İşte küçük ve orta ölçekli markaların onu sevmesinin nedeni:
- Gerçek zamanlı doğrulama: Siz gönder tuşuna basmadan önce her adres kontrol edilir. Bu da daha az sürpriz ve daha az geri dönüş anlamına gelir.
- Büyük ölçekte liste temizliği: Eski bir abone listeniz mi var? Yükleyin ve Bouncer geçersiz veya riskli kişileri kaldırarak hemen çıkma oranlarınızın düşük kalmasını sağlayın.
- Gönderen itibarınızı koruyun: Zorla gönderilen e-posta adreslerini temizleyerek, spam filtrelerinin zincirleme reaksiyonunu ve teslim edilebilirlik üzerindeki olumsuz etkiyi önlersiniz.
- Paradan tasarruf edin: Neden ESP’nize sahte kişilere göndermeyi denemesi için para ödeyesiniz? Listenizi temizlemek, tüm e-posta pazarlama kampanyalarında maliyetleri düşürür.

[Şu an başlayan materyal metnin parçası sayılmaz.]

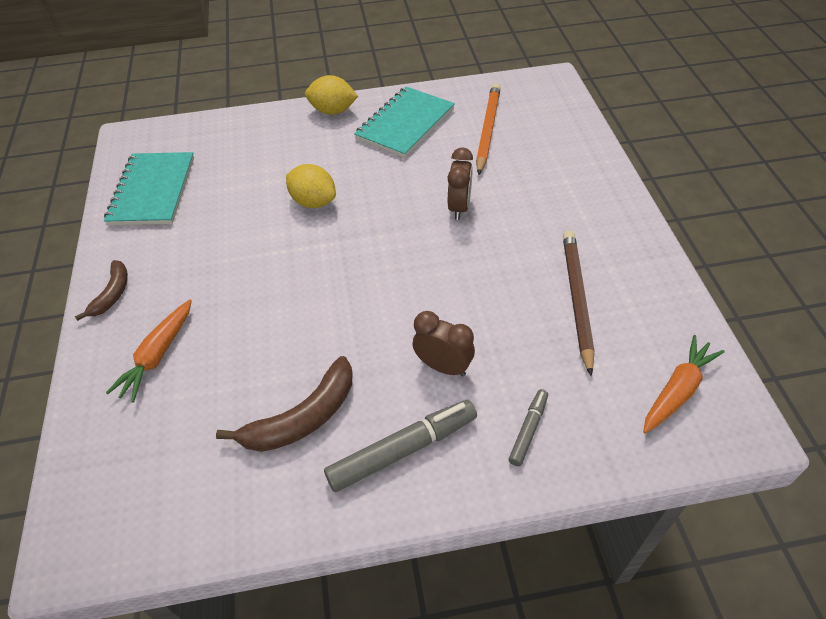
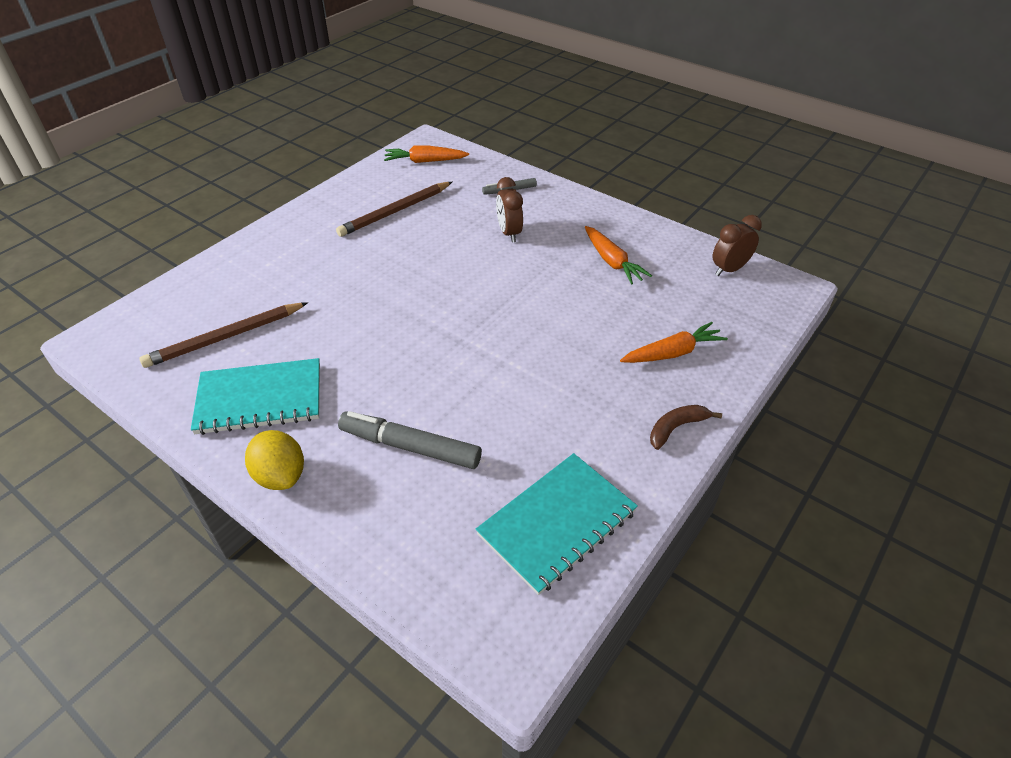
camera: 135 degrees left, 5 degrees down
(302, 418) = (612, 261): brown banana -> orange carrot
(313, 202) = (438, 385): yellow lemon -> none
(402, 450) = (576, 219): grey marker -> grey marker (410, 447)
(459, 207) = (356, 299): brown clock -> brown clock (729, 269)
(487, 130) = (225, 337): orange pencil -> brown pencil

İçinizin rahat olduğunu hayal edin: E-posta adreslerinizin geçerli, alan adınızın güvende ve itibarınızın sağlam olduğunu bilerek bir kampanya başlatıyorsunuz. İşte Bouncer gibi bir araçla çalışmanın gücü budur.
Özet
Hemen çıkma oranlarını düşük tutmak roket bilimi değildir. Akıllı alışkanlıklar ve doğru araçların bir karışımıdır. Gösterişli konu satırları yerine liste kalitesine odaklanın. Pazarlama e-postalarınızı segmentlere ayırın ve kişiselleştirin. Teslim edilen e-postaları her seferinde ölçün. Tutarlılık, yeniden etkileşim ve spam şikayetlerinden kaçınma yoluyla iyi bir gönderici itibarı oluşturun.
Ve geri dönen e-postalarla karşılaştığınızda, bunların sizi aşağı çekmesine izin vermeyin. Onları Bouncer ile temizleyin ve kampanyalarınızı taze tutun.
Günün sonunda, geri dönen e-postaları azaltmak, doğru kişilere daha fazla e-posta ulaşması, daha fazla görüşme, daha fazla satış ve her gönderimde daha fazla güven anlamına gelir.